As a genre, the problem with Ivy League crime books is one of audience.
The only people who would be scandalized at the thought of a New York City
bookie operation manned and run by young grads of Brown and Harvard
University (especially after the publicity surrounding a prostitution ring
at the former and, more recently, a stripper's memoir by an alum of the
latter), would be parents who footed the bill to send their children there
-- and they're not likely to gravitate toward such unreassuring reading
material. As for Ivy Leaguers themselves, beyond the shallow joys of
panning for gossip, they may find that this autobiographical account of the
betting life relies too heavily on the pseudo-incendiary mixing of high
expectations with low doings -- a weak cocktail for anyone who has
witnessed a trust-fund drug dealer in action at a campus party. Still,
author Peter Alson manages to make his little-boy-lost-in-a-big-bad-world
tale appealing, if only because his emerging sense of triumph -- over
tricky gambling concepts, over feeling forever unemployable -- seems
genuine and unaffected. Even cute, accented as it is by "shaddup's" and
"broken-nosed gangstery faces," for Alson's writing is most atmospheric
when laced with misgivings about his macho surroundings. About the people
who rent out their scummy East Village apartments to bookies, he asks, "How
could they sacrifice the sanctity of their domicile to a bunch of noisy
louts?" About his boss (called "Boss"), he observes the man's "tanned
Dewar's-and-water belly. It was a classic gut, not flabby the way fat is,
but rock-hard and shiny, like he had swallowed something very large whole."

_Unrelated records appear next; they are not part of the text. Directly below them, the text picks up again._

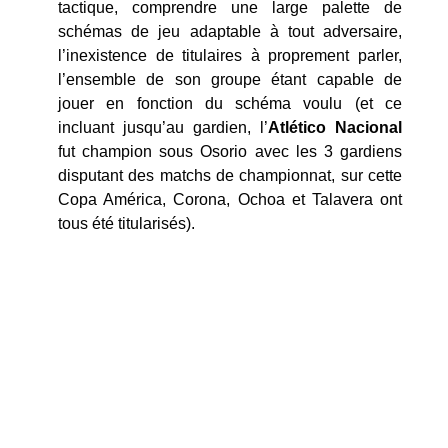
tactique, comprendre une large palette de
schémas de jeu adaptable à tout adversaire,
l’inexistence de titulaires à proprement parler,
l’ensemble de son groupe étant capable de
jouer en fonction du schéma voulu (et ce
incluant jusqu’au gardien, l’
Atlético Nacional
fut champion sous Osorio avec les 3 gardiens
disputant des matchs de championnat, sur cette
Copa América, Corona, Ochoa et Talavera ont
tous été titularisés).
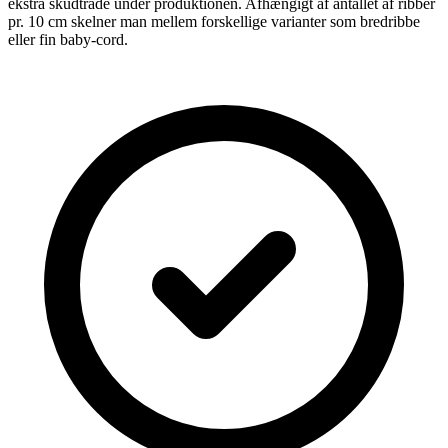
ekstra skudtråde under produktionen. Afhængigt af antallet af ribber
pr. 10 cm skelner man mellem forskellige varianter som bredribbe
eller fin baby-cord.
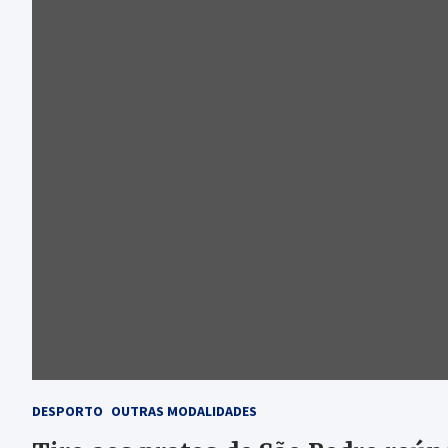
DESPORTO
OUTRAS MODALIDADES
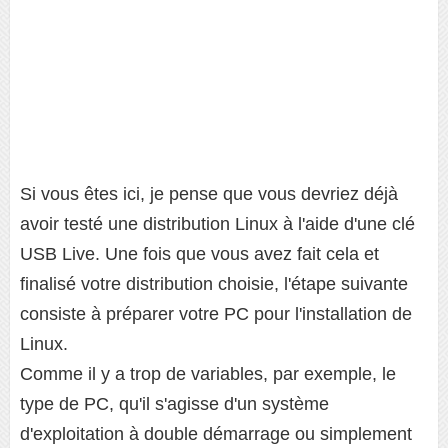
Si vous êtes ici, je pense que vous devriez déjà
avoir testé une distribution Linux à l'aide d'une clé
USB Live. Une fois que vous avez fait cela et
finalisé votre distribution choisie, l'étape suivante
consiste à préparer votre PC pour l'installation de
Linux.
Comme il y a trop de variables, par exemple, le
type de PC, qu'il s'agisse d'un système
d'exploitation à double démarrage ou simplement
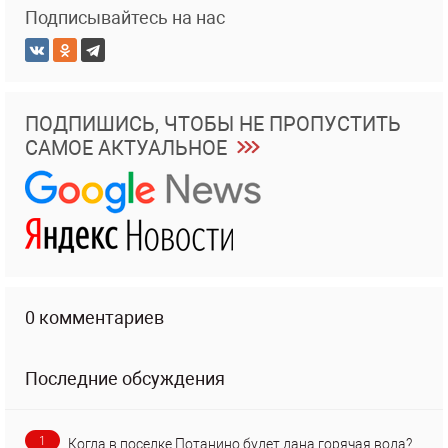
Подписывайтесь на нас
ПОДПИШИСЬ, ЧТОБЫ НЕ ПРОПУСТИТЬ
САМОЕ АКТУАЛЬНОЕ
0 комментариев
Последние обсуждения
1
Когда в поселке Потанино будет дана горячая вода?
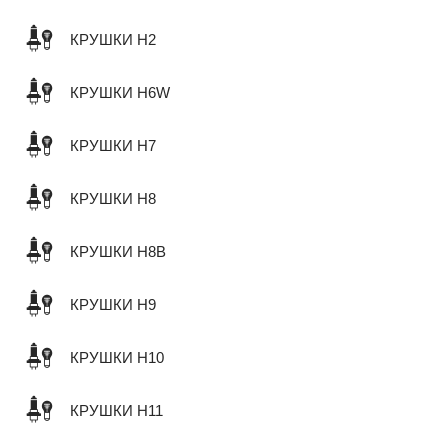
КРУШКИ H2
КРУШКИ H6W
КРУШКИ H7
КРУШКИ H8
КРУШКИ H8B
КРУШКИ H9
КРУШКИ H10
КРУШКИ H11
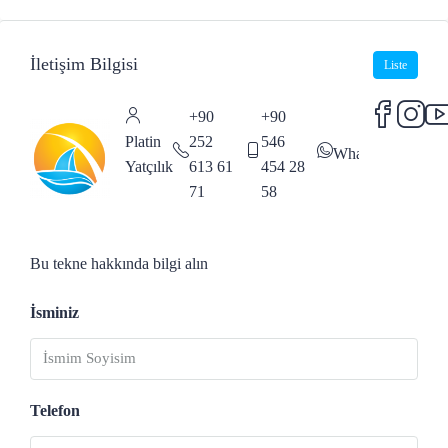
İletişim Bilgisi
Liste
+90
+90
Platin
252
546
WhatsApp
Yatçılık
613 61
454 28
71
58
Bu tekne hakkında bilgi alın
İsminiz
Telefon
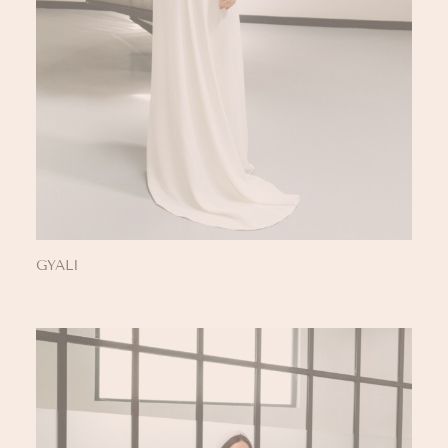
GYALI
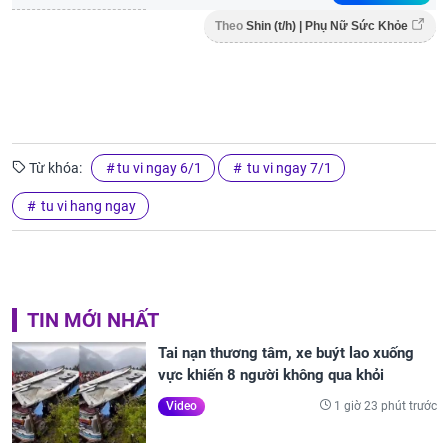
Theo
Shin (t/h) | Phụ Nữ Sức Khỏe
Từ khóa:
tu vi ngay 6/1
tu vi ngay 7/1
tu vi hang ngay
TIN MỚI NHẤT
Tai nạn thương tâm, xe buýt lao xuống
vực khiến 8 người không qua khỏi
1 giờ 23 phút trước
Video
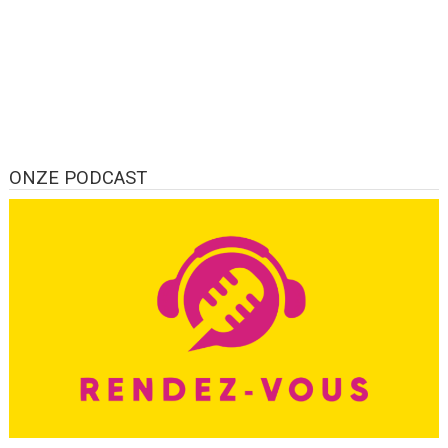
ONZE PODCAST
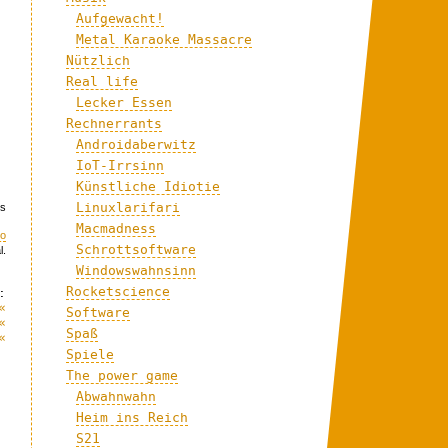
Aufgewacht!
Metal Karaoke Massacre
Nützlich
Real life
Lecker Essen
Rechnerrants
Androidaberwitz
IoT-Irrsinn
Künstliche Idiotie
Linuxlarifari
ns
Macmadness
eo
Schrottsoftware
l.
Windowswahnsinn
Rocketscience
:
«
Software
«
Spaß
«
Spiele
The power game
Abwahnwahn
Heim ins Reich
S21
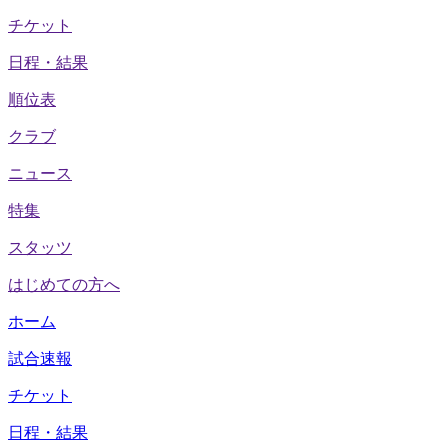
チケット
日程・結果
順位表
クラブ
ニュース
特集
スタッツ
はじめての方へ
ホーム
試合速報
チケット
日程・結果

Swiftly paced, lean (but not mean), and at times funny, Alson's memoir ably
bluffs its way through a weak hand: a plot that -- even with a passage
depicting a smelly night in the slammer -- needs the harangues of an
unstable girlfriend to give it some dramatic heft. Ultimately, it's Alson's
take at the end of his adventure (a paltry $8,000, net, for his trouble)
that sums up the stakes here: Small-time.